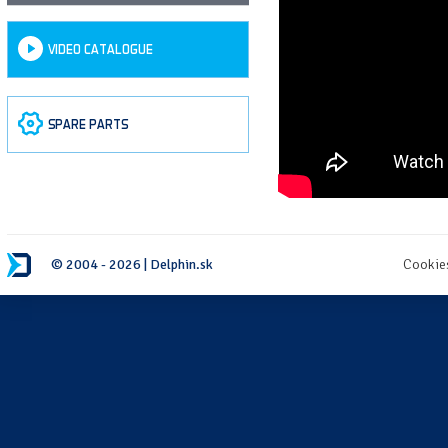
VIDEO CATALOGUE
SPARE PARTS
© 2004 - 2026 | Delphin.sk
Cookie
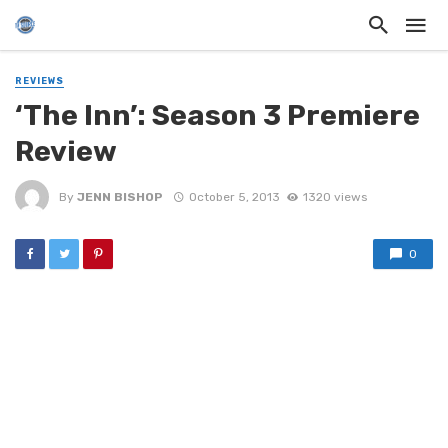
REVIEWS
‘The Inn’: Season 3 Premiere
Review
By
JENN BISHOP
October 5, 2013
1320 views
0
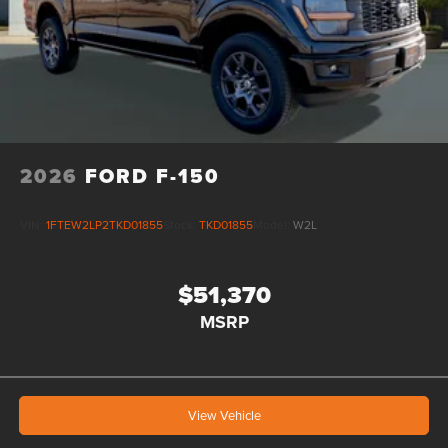
2026
FORD F-150
VIN:
1FTEW2LP2TKD01855
Stock:
TKD01855
Model:
W2L
$51,370
MSRP
View Vehicle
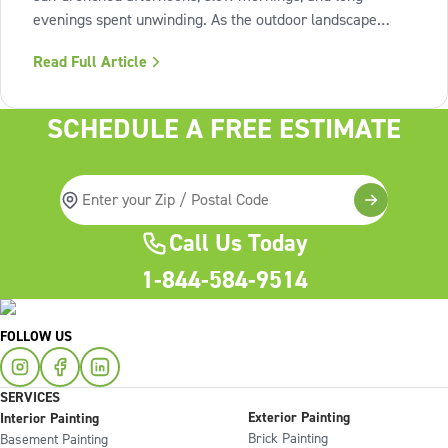
evenings spent unwinding. As the outdoor landscape
shifts into high gear, our interiors benefit from spaces that
Read Full Article
invite us to slow down, relax, and breathe deeply. To
capture this feeling of
SCHEDULE A FREE ESTIMATE
Call Us Today
1-844-584-9514
FOLLOW US
SERVICES
Exterior Painting
Interior Painting
Brick Painting
Basement Painting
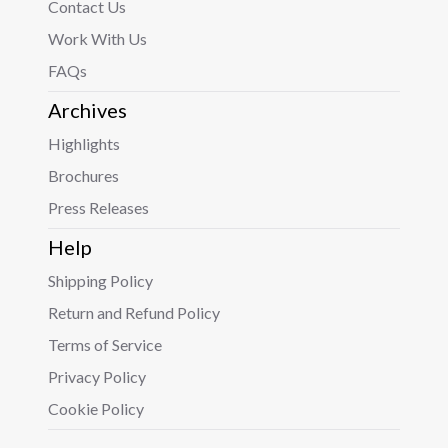
Contact Us
Work With Us
FAQs
Archives
Highlights
Brochures
Press Releases
Help
Shipping Policy
Return and Refund Policy
Terms of Service
Privacy Policy
Cookie Policy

++++++++++

_Activity_: Copy every line of text read from these records word for word, leaving out the pictures themselves.

_Output below_:
VIDEO CATALOGUE
SPARE PARTS
© 2004 - 2026 | Delphin.sk
Cookie
REVIEWS
‘The Inn’: Season 3 Premiere
Review
By
JENN BISHOP
October 5, 2013
1320 views
0
2026
FORD F-150
VIN:
1FTEW2LP2TKD01855
Stock:
TKD01855
Model:
W2L
$51,370
MSRP
View Vehicle
evenings spent unwinding. As the outdoor landscape
shifts into high gear, our interiors benefit from spaces that
Read Full Article
invite us to slow down, relax, and breathe deeply. To
capture this feeling of
SCHEDULE A FREE ESTIMATE
Call Us Today
1-844-584-9514
FOLLOW US
SERVICES
Exterior Painting
Interior Painting
Brick Painting
Basement Painting
Contact Us
Work With Us
FAQs
Archives
Highlights
Brochures
Press Releases
Help
Shipping Policy
Return and Refund Policy
Terms of Service
Privacy Policy
Cookie Policy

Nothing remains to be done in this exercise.